Copy out the data line for line, beginning at its very first line and stopping after the line that contains "court. The court was told that Ahsan Iqbal’s", with that line included.

Record excerpts section start

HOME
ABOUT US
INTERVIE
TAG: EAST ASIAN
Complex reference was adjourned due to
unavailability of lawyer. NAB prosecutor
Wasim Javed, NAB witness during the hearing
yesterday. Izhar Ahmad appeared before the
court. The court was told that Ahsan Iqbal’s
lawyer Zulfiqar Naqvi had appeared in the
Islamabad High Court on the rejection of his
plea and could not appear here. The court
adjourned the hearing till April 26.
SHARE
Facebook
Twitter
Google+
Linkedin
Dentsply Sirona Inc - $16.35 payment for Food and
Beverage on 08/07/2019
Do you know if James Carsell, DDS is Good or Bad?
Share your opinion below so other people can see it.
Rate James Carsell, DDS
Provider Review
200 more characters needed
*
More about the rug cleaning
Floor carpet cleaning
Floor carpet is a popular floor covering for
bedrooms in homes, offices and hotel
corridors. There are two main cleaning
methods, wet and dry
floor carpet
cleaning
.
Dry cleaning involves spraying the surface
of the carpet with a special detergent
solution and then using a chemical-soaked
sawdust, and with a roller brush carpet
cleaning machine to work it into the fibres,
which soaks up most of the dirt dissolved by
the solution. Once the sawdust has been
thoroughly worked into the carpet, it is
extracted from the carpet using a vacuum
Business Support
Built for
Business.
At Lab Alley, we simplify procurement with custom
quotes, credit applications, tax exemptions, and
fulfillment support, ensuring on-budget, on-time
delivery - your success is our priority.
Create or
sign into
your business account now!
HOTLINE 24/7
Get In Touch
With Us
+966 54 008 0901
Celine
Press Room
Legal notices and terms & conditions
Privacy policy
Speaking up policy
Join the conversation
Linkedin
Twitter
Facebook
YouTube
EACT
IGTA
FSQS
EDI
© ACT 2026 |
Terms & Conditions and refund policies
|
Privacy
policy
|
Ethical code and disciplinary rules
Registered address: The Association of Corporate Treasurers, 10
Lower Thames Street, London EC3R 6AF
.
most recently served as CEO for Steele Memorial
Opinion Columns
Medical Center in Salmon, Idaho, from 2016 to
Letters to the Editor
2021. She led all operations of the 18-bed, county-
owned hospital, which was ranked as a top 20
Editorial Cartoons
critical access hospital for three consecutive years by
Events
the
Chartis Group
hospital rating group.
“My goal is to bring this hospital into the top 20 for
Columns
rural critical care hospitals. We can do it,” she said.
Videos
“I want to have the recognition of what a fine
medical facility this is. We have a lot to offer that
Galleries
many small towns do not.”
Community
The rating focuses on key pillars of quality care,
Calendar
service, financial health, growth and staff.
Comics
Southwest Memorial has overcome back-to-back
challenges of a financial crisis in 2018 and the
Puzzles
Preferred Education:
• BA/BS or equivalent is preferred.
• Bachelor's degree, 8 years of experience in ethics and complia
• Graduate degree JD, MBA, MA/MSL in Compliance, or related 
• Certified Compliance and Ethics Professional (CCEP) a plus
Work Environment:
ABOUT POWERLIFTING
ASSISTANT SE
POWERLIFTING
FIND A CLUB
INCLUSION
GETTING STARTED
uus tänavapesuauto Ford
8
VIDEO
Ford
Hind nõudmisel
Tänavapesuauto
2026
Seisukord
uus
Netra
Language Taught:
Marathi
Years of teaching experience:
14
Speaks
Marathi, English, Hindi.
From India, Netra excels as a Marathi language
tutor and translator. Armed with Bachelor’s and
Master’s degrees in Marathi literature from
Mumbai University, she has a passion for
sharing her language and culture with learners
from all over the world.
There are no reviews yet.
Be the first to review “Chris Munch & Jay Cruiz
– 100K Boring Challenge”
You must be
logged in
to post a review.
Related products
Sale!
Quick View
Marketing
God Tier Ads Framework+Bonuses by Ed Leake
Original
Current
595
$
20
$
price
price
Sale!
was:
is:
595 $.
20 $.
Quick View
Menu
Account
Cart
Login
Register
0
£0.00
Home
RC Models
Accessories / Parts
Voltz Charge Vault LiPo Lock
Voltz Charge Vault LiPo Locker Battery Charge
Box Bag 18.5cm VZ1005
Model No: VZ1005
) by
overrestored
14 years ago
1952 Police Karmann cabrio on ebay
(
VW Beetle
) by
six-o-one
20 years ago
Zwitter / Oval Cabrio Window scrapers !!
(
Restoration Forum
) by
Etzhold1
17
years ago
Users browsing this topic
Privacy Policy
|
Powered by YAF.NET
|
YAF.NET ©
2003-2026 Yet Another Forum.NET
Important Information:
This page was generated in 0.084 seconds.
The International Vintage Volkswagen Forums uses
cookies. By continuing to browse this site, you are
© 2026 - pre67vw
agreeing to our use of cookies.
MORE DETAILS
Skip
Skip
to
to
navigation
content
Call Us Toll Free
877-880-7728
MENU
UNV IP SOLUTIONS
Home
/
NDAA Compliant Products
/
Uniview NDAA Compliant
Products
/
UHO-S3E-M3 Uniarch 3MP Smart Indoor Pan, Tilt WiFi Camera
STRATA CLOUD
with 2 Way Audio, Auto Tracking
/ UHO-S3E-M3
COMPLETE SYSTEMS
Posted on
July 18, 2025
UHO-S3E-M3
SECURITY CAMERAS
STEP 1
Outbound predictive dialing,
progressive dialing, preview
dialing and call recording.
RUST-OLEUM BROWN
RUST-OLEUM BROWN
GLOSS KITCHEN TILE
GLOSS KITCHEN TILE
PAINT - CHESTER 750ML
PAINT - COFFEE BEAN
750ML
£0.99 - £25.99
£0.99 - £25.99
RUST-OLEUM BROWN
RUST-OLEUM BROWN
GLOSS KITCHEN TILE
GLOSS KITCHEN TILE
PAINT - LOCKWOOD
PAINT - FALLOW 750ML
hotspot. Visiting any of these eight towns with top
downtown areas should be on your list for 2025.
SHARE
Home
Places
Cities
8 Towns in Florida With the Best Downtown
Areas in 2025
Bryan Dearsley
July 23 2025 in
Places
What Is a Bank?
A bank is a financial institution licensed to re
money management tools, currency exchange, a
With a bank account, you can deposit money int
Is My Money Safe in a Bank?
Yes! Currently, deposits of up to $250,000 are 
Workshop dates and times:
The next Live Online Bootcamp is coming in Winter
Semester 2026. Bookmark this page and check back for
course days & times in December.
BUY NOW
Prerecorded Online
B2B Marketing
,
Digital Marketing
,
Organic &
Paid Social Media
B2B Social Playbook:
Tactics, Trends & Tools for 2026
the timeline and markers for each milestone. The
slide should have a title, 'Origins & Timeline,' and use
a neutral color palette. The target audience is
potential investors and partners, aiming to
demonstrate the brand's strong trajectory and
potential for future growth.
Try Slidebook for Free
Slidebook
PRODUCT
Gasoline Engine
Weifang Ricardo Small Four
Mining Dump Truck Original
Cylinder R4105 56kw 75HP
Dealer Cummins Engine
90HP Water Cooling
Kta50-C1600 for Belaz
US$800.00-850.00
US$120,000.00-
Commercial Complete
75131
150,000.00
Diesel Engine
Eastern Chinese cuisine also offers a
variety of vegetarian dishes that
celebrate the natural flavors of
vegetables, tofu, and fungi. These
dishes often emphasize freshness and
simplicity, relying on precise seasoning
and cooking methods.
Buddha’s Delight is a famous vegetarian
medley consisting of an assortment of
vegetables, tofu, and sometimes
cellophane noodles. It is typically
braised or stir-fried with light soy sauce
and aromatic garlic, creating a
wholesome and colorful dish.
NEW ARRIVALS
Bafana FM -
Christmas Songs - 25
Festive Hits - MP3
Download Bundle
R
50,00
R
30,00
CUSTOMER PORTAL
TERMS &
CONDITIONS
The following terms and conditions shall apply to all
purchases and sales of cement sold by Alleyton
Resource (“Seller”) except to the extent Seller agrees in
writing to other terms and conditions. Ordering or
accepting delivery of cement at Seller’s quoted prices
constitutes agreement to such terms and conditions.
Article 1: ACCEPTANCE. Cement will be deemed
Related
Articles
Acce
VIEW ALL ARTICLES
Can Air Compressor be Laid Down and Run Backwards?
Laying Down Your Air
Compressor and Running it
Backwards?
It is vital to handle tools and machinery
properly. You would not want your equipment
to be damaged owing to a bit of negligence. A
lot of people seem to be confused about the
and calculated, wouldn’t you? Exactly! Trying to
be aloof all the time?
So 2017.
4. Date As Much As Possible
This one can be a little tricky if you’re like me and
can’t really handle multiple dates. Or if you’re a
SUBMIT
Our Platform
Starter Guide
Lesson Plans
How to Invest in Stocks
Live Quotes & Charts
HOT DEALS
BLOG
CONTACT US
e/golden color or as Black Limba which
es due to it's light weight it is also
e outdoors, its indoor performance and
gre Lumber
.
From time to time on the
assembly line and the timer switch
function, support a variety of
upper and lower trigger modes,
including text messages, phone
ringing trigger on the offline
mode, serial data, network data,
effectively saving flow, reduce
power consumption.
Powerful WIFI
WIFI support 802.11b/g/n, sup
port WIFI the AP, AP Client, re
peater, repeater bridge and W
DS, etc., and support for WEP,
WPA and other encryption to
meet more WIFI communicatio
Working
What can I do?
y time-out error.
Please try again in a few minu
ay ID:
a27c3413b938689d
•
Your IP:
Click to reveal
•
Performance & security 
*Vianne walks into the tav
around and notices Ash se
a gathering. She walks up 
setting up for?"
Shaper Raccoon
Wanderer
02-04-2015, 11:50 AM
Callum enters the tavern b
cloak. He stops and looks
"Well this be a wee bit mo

Record excerpts section end

- _Completed task_:
HOME
ABOUT US
INTERVIE
TAG: EAST ASIAN
Complex reference was adjourned due to
unavailability of lawyer. NAB prosecutor
Wasim Javed, NAB witness during the hearing
yesterday. Izhar Ahmad appeared before the
court. The court was told that Ahsan Iqbal’s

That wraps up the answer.